Entries follow. Give back exactly the lines starting at the one containing "f a barren spell" and ending at the one containing "original drawings and", and no other lines.

[Records drawn from a dataset]
>>

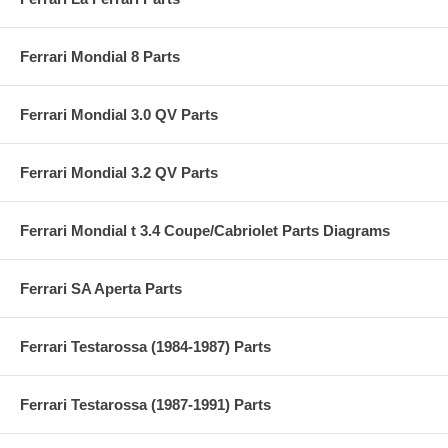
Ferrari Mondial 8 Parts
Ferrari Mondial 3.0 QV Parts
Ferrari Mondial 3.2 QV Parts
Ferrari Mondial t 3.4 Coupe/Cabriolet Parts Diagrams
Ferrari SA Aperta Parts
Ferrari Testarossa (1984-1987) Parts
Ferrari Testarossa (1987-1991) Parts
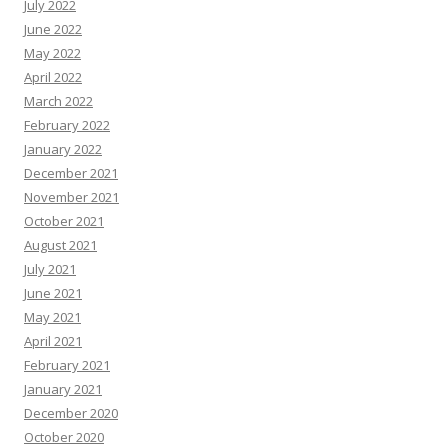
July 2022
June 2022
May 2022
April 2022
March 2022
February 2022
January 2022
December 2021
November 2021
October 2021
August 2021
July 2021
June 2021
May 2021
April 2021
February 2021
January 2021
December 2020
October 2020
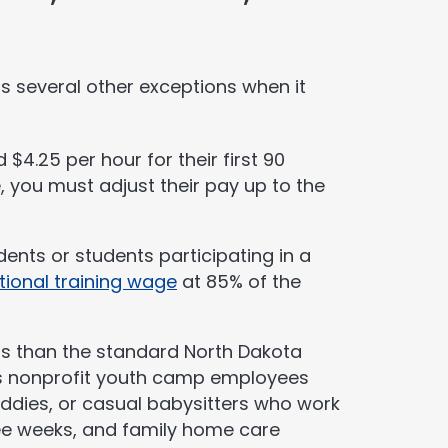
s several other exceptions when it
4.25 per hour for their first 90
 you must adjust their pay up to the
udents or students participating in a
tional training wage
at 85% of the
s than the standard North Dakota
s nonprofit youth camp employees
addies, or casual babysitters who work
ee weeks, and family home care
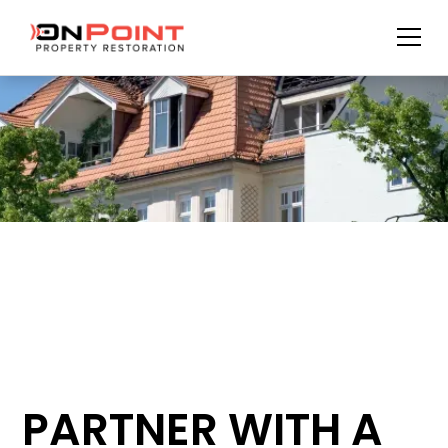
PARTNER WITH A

<<
>>

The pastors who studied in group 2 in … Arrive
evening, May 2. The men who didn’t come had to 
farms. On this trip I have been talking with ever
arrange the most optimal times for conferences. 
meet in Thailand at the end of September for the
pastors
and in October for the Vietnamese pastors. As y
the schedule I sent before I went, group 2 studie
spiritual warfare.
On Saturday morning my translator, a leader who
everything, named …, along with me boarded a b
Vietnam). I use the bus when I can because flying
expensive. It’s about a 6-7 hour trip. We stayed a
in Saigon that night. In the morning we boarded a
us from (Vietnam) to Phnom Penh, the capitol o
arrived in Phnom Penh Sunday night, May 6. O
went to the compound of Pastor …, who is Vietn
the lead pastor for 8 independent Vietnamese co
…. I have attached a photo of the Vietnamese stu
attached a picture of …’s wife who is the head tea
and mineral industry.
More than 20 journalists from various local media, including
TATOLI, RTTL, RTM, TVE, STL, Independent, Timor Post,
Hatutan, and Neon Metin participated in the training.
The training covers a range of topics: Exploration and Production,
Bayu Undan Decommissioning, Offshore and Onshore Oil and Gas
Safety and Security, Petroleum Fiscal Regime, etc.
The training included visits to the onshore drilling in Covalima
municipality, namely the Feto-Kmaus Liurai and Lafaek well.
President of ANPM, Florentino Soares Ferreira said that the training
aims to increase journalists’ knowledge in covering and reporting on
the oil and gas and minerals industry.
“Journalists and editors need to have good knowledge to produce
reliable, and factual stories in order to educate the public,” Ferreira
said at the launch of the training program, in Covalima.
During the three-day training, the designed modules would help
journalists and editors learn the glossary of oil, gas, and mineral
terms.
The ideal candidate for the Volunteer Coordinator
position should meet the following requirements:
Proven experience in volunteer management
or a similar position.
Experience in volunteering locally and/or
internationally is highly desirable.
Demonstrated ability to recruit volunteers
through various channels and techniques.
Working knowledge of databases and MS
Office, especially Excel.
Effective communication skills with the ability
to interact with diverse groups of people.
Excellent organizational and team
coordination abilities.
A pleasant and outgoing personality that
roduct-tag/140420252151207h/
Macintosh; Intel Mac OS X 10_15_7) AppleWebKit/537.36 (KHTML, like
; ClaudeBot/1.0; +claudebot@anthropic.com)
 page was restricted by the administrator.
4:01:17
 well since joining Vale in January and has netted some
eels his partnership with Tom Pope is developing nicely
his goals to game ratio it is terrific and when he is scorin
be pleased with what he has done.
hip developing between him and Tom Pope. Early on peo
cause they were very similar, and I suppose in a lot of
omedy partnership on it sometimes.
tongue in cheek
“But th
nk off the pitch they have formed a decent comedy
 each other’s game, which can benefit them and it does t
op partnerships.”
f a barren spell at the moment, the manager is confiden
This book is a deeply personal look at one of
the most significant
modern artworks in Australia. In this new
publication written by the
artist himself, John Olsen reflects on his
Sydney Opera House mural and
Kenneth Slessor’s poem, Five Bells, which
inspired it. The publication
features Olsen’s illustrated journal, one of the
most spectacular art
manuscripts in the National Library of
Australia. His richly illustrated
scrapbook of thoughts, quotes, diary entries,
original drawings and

<<

SOLUTION FOR THIS TASK
f a barren spell at the moment, the manager is confiden
This book is a deeply personal look at one of
the most significant
modern artworks in Australia. In this new
publication written by the
artist himself, John Olsen reflects on his
Sydney Opera House mural and
Kenneth Slessor’s poem, Five Bells, which
inspired it. The publication
features Olsen’s illustrated journal, one of the
most spectacular art
manuscripts in the National Library of
Australia. His richly illustrated
scrapbook of thoughts, quotes, diary entries,
original drawings and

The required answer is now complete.